--- BEGIN Source data ---
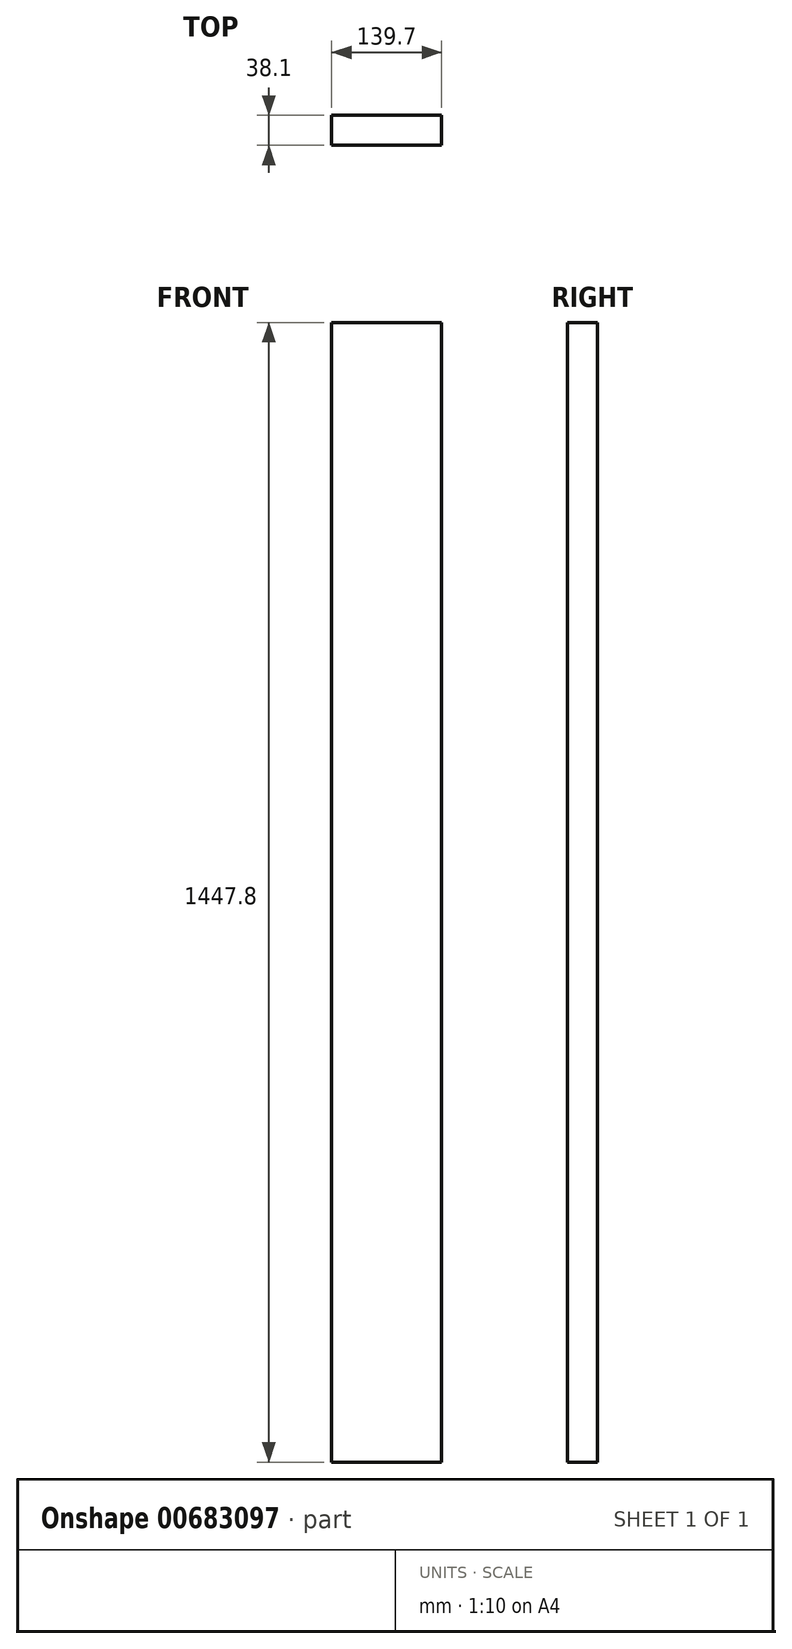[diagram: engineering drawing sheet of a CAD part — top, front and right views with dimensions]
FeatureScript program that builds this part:
annotation { "Feature Type Name" : "Feature", "Feature Type Description" : "" }
export const myFeature = defineFeature(function(context is Context, id is Id, definition is map)
    precondition{}
    {
        {
            var Q0;
            Q0=qCreatedBy(makeId("Top.planeOp"),FACE);
            var sketch = newSketch(context, id + "F0", { "sketchPlane" : qUnion([Q0])});
            skLineSegment(sketch, "E0.bottom", {"start": v(69.85, 19.05) * mm, "end": v(-69.85, 19.05) * mm});
            skLineSegment(sketch, "E0.top", {"start": v(69.85, -19.05) * mm, "end": v(-69.85, -19.05) * mm});
            skLineSegment(sketch, "E0.left", {"start": v(69.85, 19.05) * mm, "end": v(69.85, -19.05) * mm});
            skLineSegment(sketch, "E0.right", {"start": v(-69.85, 19.05) * mm, "end": v(-69.85, -19.05) * mm});
            skPoint(sketch, "E0.middle", {"position": v(0, 0) * mm});
            skSolve(sketch);
        }
        {
            var Q0;
            Q0=makeQuery(id+"F0.imprint","IMPRINT",FACE,{"disambiguationData":[TD([[makeQuery(id+"F0.imprint","IMPRINT",EDGE,{"derivedFrom":sQuery(id+"F0.wireOp",EDGE,"E0.bottom")}),1.0]])]});
            extrude(context, id + "F1", {"entities" : qUnion([Q0]), "depth" : 1447.8 * mm, "offsetDistance" : 25.4 * mm});
        }
    });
--- END Source data ---
*Problem*: Convert the records above into a JSON list of strings, with one string per line and no blank lines. Leave out the pictures.

*Task solution*:
[
  "[diagram: engineering drawing sheet of a CAD part — top, front and right views with dimensions]",
  "FeatureScript program that builds this part:",
  "annotation { \"Feature Type Name\" : \"Feature\", \"Feature Type Description\" : \"\" }",
  "export const myFeature = defineFeature(function(context is Context, id is Id, definition is map)",
  "    precondition{}",
  "    {",
  "        {",
  "            var Q0;",
  "            Q0=qCreatedBy(makeId(\"Top.planeOp\"),FACE);",
  "            var sketch = newSketch(context, id + \"F0\", { \"sketchPlane\" : qUnion([Q0])});",
  "            skLineSegment(sketch, \"E0.bottom\", {\"start\": v(69.85, 19.05) * mm, \"end\": v(-69.85, 19.05) * mm});",
  "            skLineSegment(sketch, \"E0.top\", {\"start\": v(69.85, -19.05) * mm, \"end\": v(-69.85, -19.05) * mm});",
  "            skLineSegment(sketch, \"E0.left\", {\"start\": v(69.85, 19.05) * mm, \"end\": v(69.85, -19.05) * mm});",
  "            skLineSegment(sketch, \"E0.right\", {\"start\": v(-69.85, 19.05) * mm, \"end\": v(-69.85, -19.05) * mm});",
  "            skPoint(sketch, \"E0.middle\", {\"position\": v(0, 0) * mm});",
  "            skSolve(sketch);",
  "        }",
  "        {",
  "            var Q0;",
  "            Q0=makeQuery(id+\"F0.imprint\",\"IMPRINT\",FACE,{\"disambiguationData\":[TD([[makeQuery(id+\"F0.imprint\",\"IMPRINT\",EDGE,{\"derivedFrom\":sQuery(id+\"F0.wireOp\",EDGE,\"E0.bottom\")}),1.0]])]});",
  "            extrude(context, id + \"F1\", {\"entities\" : qUnion([Q0]), \"depth\" : 1447.8 * mm, \"offsetDistance\" : 25.4 * mm});",
  "        }",
  "    });"
]